Building Material Saturation in Storm Events and Natural Disasters
By: Christian Isaacson
Natural disasters can be one of the most unpredictable and impactful weather events that a homeowner or tenant ever face. Often times natural disasters such as hurricanes, deep freezes, and flooding can strike with little to no warning. With this in mind, we must remember that people affected by these disasters typically have little to no time to plan for these events resulting in little to no preventative measures being taken. To put this into perspective, let us use a flood as an example. In a typical, non-storm event water loss you will often have smaller amounts of water affecting different building materials in your home or business. Typically when facing these smaller scale water damages you will find lower saturation levels being retained because the excess moisture has been cleaned up using a variety of methods. This is especially important to note as one of the biggest differences in standard water losses and storm water losses is the amount of time that the water is left to dwell on the building materials.

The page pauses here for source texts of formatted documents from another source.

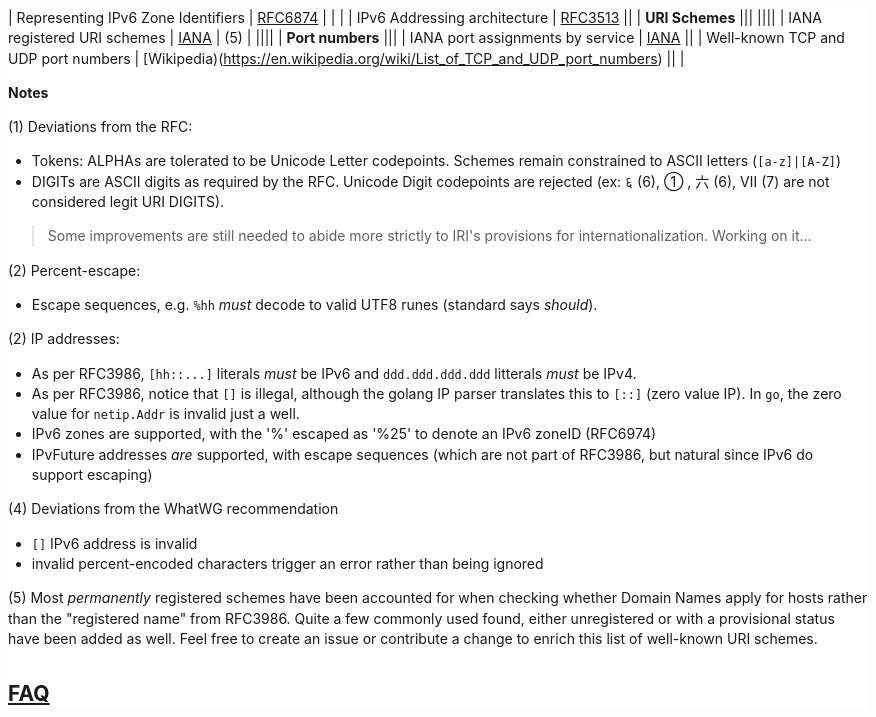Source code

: | Representing IPv6 Zone Identifiers          | [RFC6874](https://www.rfc-editor.org/rfc/rfc6874.txt) |      | |
| IPv6 Addressing architecture                | [RFC3513](https://www.rfc-editor.org/rfc/rfc3513.txt) ||
| **URI Schemes** |||
||||
| IANA registered URI schemes                 | [IANA](https://www.iana.org/assignments/uri-schemes/uri-schemes.xhtml) | (5) | 
||||
| **Port numbers** |||
| IANA port assignments by service            | [IANA](https://www.iana.org/assignments/service-names-port-numbers/service-names-port-numbers.txt) ||
| Well-known TCP and UDP port numbers         | [Wikipedia)(https://en.wikipedia.org/wiki/List_of_TCP_and_UDP_port_numbers) ||
| 

**Notes**

(1) Deviations from the RFC:
* Tokens: ALPHAs are tolerated to be Unicode Letter codepoints. Schemes remain constrained to ASCII letters (`[a-z]|[A-Z]`)
* DIGITs are ASCII digits as required by the RFC. Unicode Digit codepoints are rejected (ex: ६ (6), ① , 六 (6), Ⅶ (7) are not considered legit URI DIGITS).

> Some improvements are still needed to abide more strictly to IRI's provisions for internationalization. Working on it...

(2) Percent-escape:
* Escape sequences, e.g. `%hh` _must_ decode to valid UTF8 runes (standard says _should_).

(2) IP addresses:
* As per RFC3986, `[hh::...]` literals _must_ be IPv6 and `ddd.ddd.ddd.ddd` litterals _must_ be IPv4.
* As per RFC3986, notice that `[]` is illegal, although the golang IP parser translates this to `[::]` (zero value IP).
  In `go`, the zero value for `netip.Addr` is invalid just a well.
* IPv6 zones are supported, with the '%' escaped as '%25' to denote an IPv6 zoneID (RFC6974)
* IPvFuture addresses _are_ supported, with escape sequences (which are not part of RFC3986, but natural since IPv6 do support escaping)

(4) Deviations from the WhatWG recommendation
* `[]` IPv6 address is invalid
* invalid percent-encoded characters trigger an error rather than being ignored

(5) Most _permanently_ registered schemes have been accounted for when checking whether Domain Names apply for hosts rather than the
    "registered name" from RFC3986. Quite a few commonly used found, either unregistered or with a provisional status have been added as well.
    Feel free to create an issue or contribute a change to enrich this list of well-known URI schemes.

## [FAQ](docs/FAQ.md)
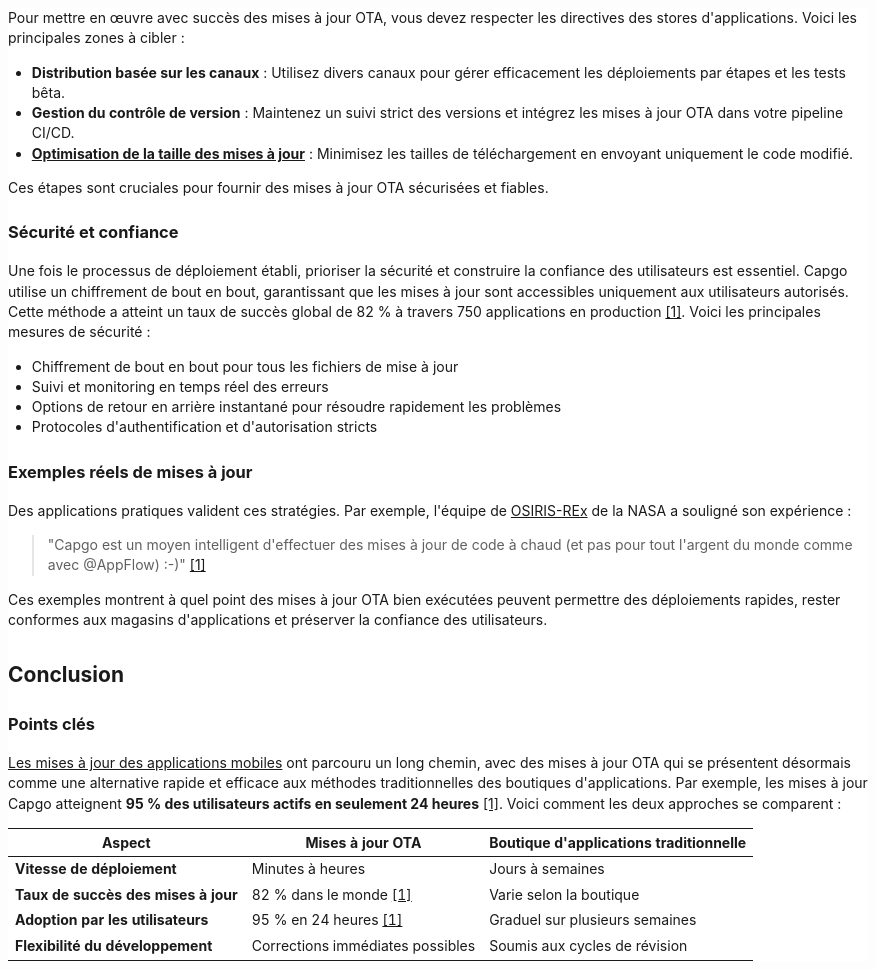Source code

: Pour mettre en œuvre avec succès des mises à jour OTA, vous devez respecter les directives des stores d'applications. Voici les principales zones à cibler :

-   **Distribution basée sur les canaux** : Utilisez divers canaux pour gérer efficacement les déploiements par étapes et les tests bêta.
-   **Gestion du contrôle de version** : Maintenez un suivi strict des versions et intégrez les mises à jour OTA dans votre pipeline CI/CD.
-   **[Optimisation de la taille des mises à jour](https://capgo.app/blog/optimise-your-images-for-updates/)** : Minimisez les tailles de téléchargement en envoyant uniquement le code modifié.

Ces étapes sont cruciales pour fournir des mises à jour OTA sécurisées et fiables.

### Sécurité et confiance

Une fois le processus de déploiement établi, prioriser la sécurité et construire la confiance des utilisateurs est essentiel. Capgo utilise un chiffrement de bout en bout, garantissant que les mises à jour sont accessibles uniquement aux utilisateurs autorisés. Cette méthode a atteint un taux de succès global de 82 % à travers 750 applications en production [\[1\]](https://capgo.app/). Voici les principales mesures de sécurité :

-   Chiffrement de bout en bout pour tous les fichiers de mise à jour
-   Suivi et monitoring en temps réel des erreurs
-   Options de retour en arrière instantané pour résoudre rapidement les problèmes
-   Protocoles d'authentification et d'autorisation stricts

### Exemples réels de mises à jour

Des applications pratiques valident ces stratégies. Par exemple, l'équipe de [OSIRIS-REx](https://en.wikipedia.org/wiki/OSIRIS-REx) de la NASA a souligné son expérience :

> "Capgo est un moyen intelligent d'effectuer des mises à jour de code à chaud (et pas pour tout l'argent du monde comme avec @AppFlow) :-)" [\[1\]](https://capgo.app/)

Ces exemples montrent à quel point des mises à jour OTA bien exécutées peuvent permettre des déploiements rapides, rester conformes aux magasins d'applications et préserver la confiance des utilisateurs.

## Conclusion

### Points clés

[Les mises à jour des applications mobiles](https://capgo.app/plugins/capacitor-updater/) ont parcouru un long chemin, avec des mises à jour OTA qui se présentent désormais comme une alternative rapide et efficace aux méthodes traditionnelles des boutiques d'applications. Par exemple, les mises à jour Capgo atteignent **95 % des utilisateurs actifs en seulement 24 heures** [\[1\]](https://capgo.app/). Voici comment les deux approches se comparent :

| Aspect | Mises à jour OTA | Boutique d'applications traditionnelle |
| --- | --- | --- |
| **Vitesse de déploiement** | Minutes à heures | Jours à semaines |
| **Taux de succès des mises à jour** | 82 % dans le monde [\[1\]](https://capgo.app/) | Varie selon la boutique |
| **Adoption par les utilisateurs** | 95 % en 24 heures [\[1\]](https://capgo.app/) | Graduel sur plusieurs semaines |
| **Flexibilité du développement** | Corrections immédiates possibles | Soumis aux cycles de révision |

Whether you are facing a fire damage, water damage, or both, it is important to keep in mind that building materials most homes and business’ are built of are in fact porous materials. Regardless of the difference in porosity, almost all building materials can soak up a substantial amount of water especially if they are left unattended for extended periods of time as is the case with hurricane and other natural disaster evacuations.
So you may be asking yourself, what does this extended dwell time on building materials mean to the restoration of a home after the disaster has passed? Well the short answer is that more dwell time means that more dry time will be needed to restore the moisture levels back to normal. But there is still one more major step to restoring your home or business after a natural disaster and that is the removal of all of those building materials that cannot be dried efficiently. This means that some or most of the cosmetic building materials affected such as drywall will need to be removed as the structural integrity of such materials is often compromised.